*** Data for analysis Section Begins ***

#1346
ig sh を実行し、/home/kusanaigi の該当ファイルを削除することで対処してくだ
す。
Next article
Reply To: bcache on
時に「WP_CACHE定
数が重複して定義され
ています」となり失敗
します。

*** Data for analysis Section Ends ***
*** Data for analysis Section Begins ***

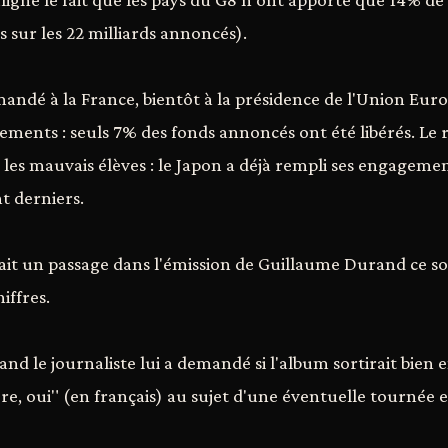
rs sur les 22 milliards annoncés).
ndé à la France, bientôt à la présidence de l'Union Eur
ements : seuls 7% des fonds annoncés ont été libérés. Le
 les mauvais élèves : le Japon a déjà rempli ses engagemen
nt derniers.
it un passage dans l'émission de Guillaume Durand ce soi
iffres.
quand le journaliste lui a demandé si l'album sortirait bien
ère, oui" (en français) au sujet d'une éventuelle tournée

*** Data for analysis Section Ends ***
*** Data for analysis Section Begins ***

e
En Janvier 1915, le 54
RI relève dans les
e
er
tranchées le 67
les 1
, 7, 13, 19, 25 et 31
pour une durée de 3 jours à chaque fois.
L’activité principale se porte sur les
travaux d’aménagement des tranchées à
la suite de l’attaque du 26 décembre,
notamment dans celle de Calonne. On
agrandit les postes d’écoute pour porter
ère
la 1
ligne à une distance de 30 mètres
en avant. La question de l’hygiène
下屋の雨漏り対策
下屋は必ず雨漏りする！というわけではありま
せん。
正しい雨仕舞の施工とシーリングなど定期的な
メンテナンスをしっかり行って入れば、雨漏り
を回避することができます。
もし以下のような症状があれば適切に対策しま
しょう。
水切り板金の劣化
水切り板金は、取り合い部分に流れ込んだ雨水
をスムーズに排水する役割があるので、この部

*** Data for analysis Section Ends ***

Assignment
Quote the data above from the line containing "ligne à une distance de 30 mètres" to the line containing "をスムーズに排水する役割があるので、この部", inclusive, and stop.

Solution to this problem
ligne à une distance de 30 mètres
en avant. La question de l’hygiène
下屋の雨漏り対策
下屋は必ず雨漏りする！というわけではありま
せん。
正しい雨仕舞の施工とシーリングなど定期的な
メンテナンスをしっかり行って入れば、雨漏り
を回避することができます。
もし以下のような症状があれば適切に対策しま
しょう。
水切り板金の劣化
水切り板金は、取り合い部分に流れ込んだ雨水
をスムーズに排水する役割があるので、この部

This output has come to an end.